Martha’s response to the arrival of Christ shows that she is not aware of the full role and divinity of Christ. She knows that Lazarus will be raised from the dead in the resurrection but does not see that full divinity rests in Christ and that He can perform all that is within God’s power.
Jesus positively asserts His divinity in response to Martha’s misunderstanding removing any shadow of a doubt that He is God incarnate. As we know Jesus then goes on to show all present that He is “the resurrection and the life” by raising Lazarus from the grave.
Do you have total faith in Christ and in His divine nature? I know at times it is easy to be caught up in the daily work of the world, our ministry, our families, and Jesus can become an abstract ideal to us. However, we need to not fall into Martha’s trap and let our faith become an “it’ll be fixed when we meet God” or “when Jesus returns” type attitude. Jesus is real and alive today, He has the ability to perform great and glorious wonders this very day just as he did in the biblical narrative.
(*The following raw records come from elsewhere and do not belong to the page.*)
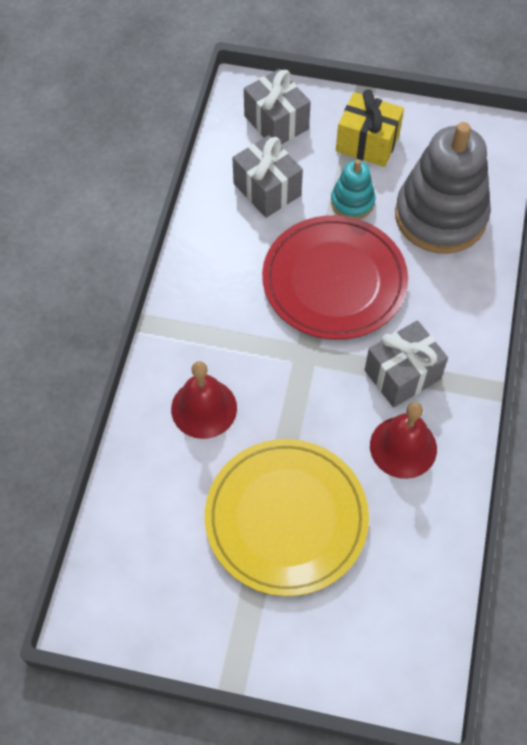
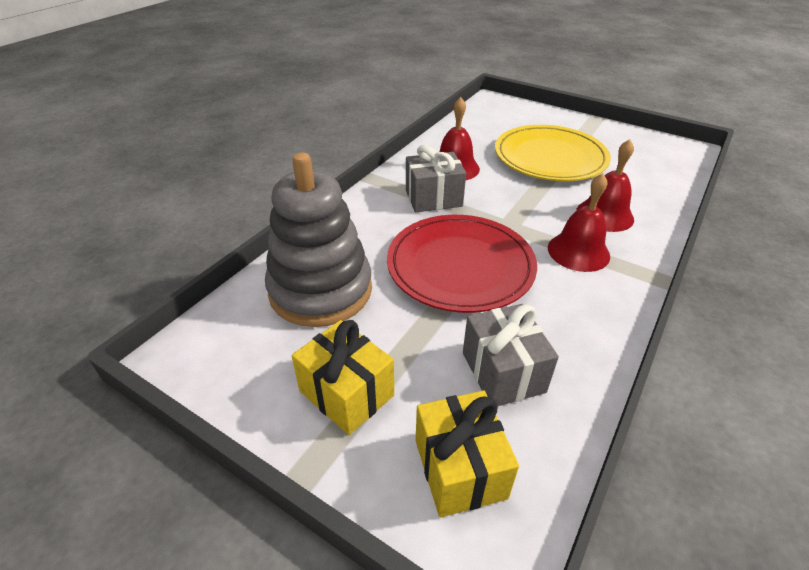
camera: 160 degrees left, 20 degrees down
(227, 337) = (578, 251): none -> red bell
(276, 122) = (460, 468): grey gift -> yellow gift
(352, 202) = (405, 329): turquoise stacking toy -> none

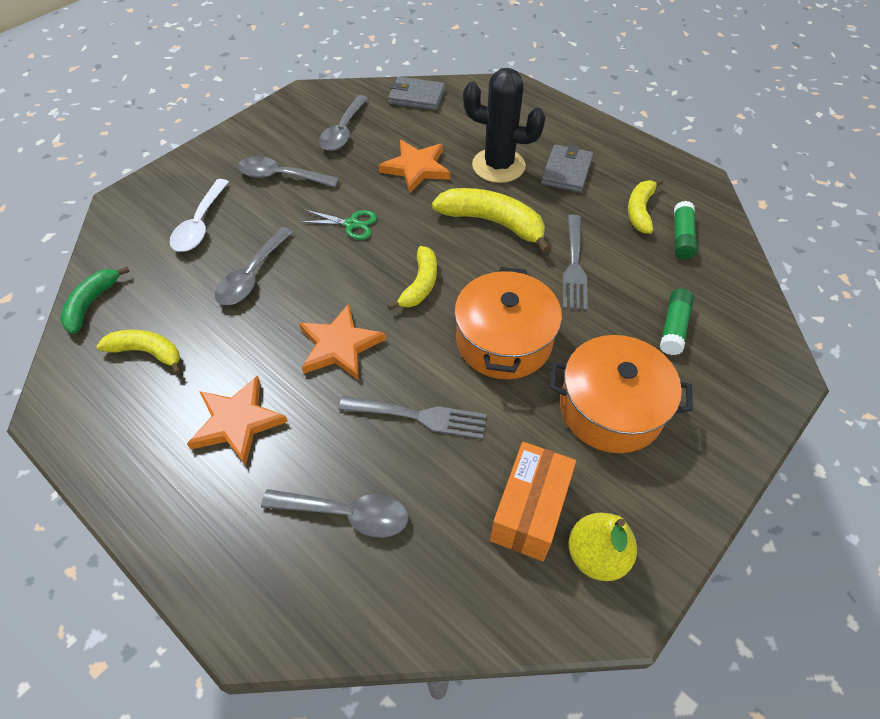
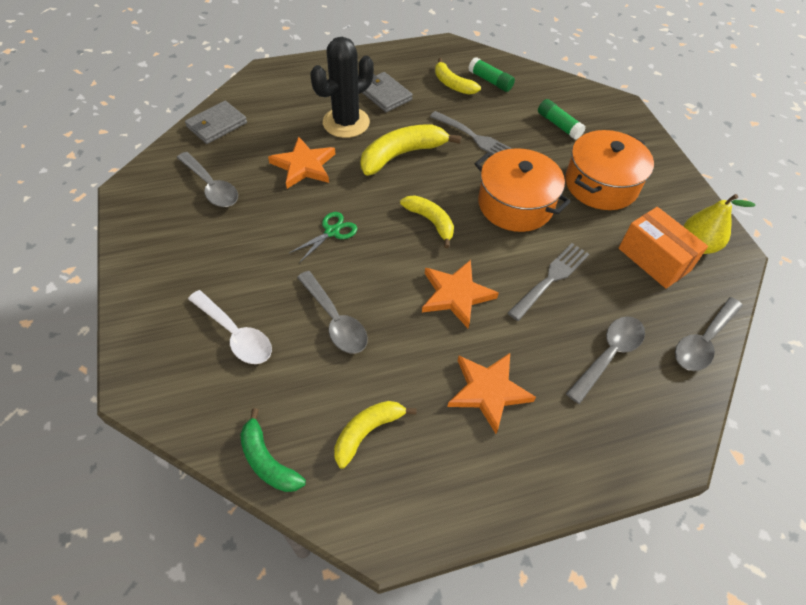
camera: 60 degrees left, 0 degrees up
(281, 176) = (228, 252): grey spoon -> grey spoon (703, 341)

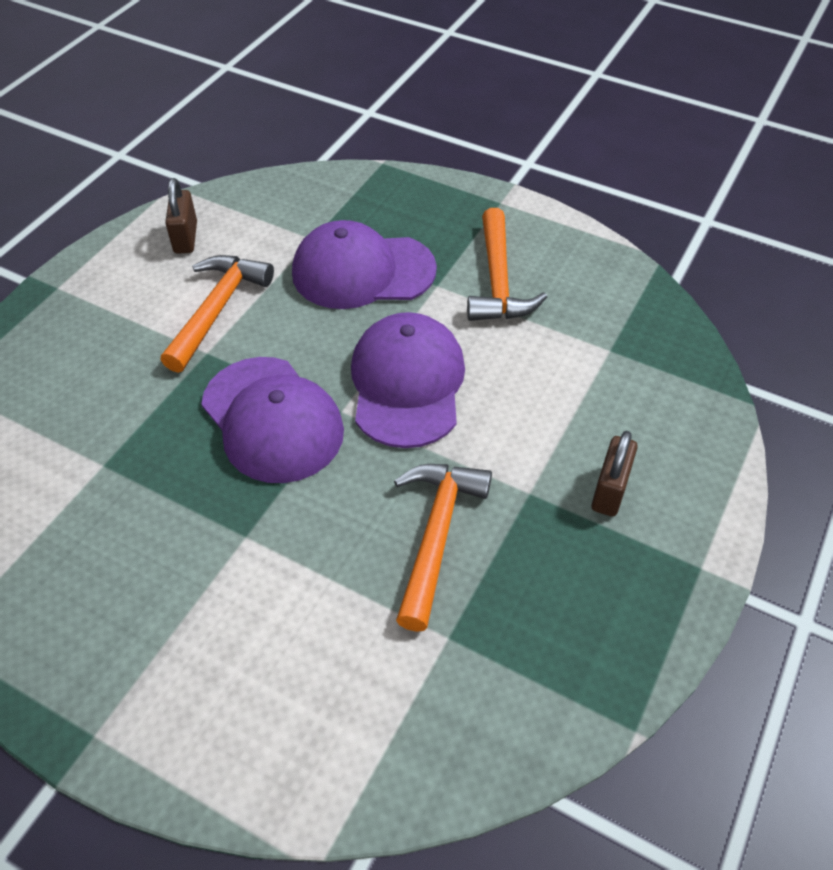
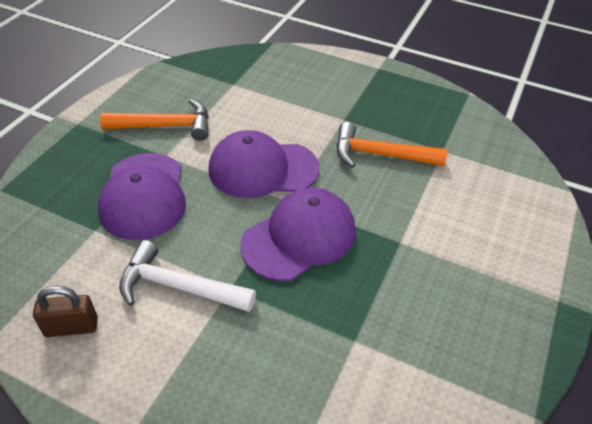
camera: 95 degrees left, 5 degrees down
(217, 310) = (179, 287): orange hammer -> white hammer
(610, 490) = (338, 91): brown padlock -> none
We must all search the scriptures, search our hearts and take Martha as an example for us in ministry and developing our faith.
Let us pray together:
Generous God, whose Son Jesus Christ enjoyed the friendship and hospitality of Martha of Bethany: Open our hearts to love you, our ears to hear you, and our hands to welcome and serve you in others, through Jesus Christ our risen Lord; who with you and the Holy Spirit lives and reigns, one God, for ever and ever. Amen.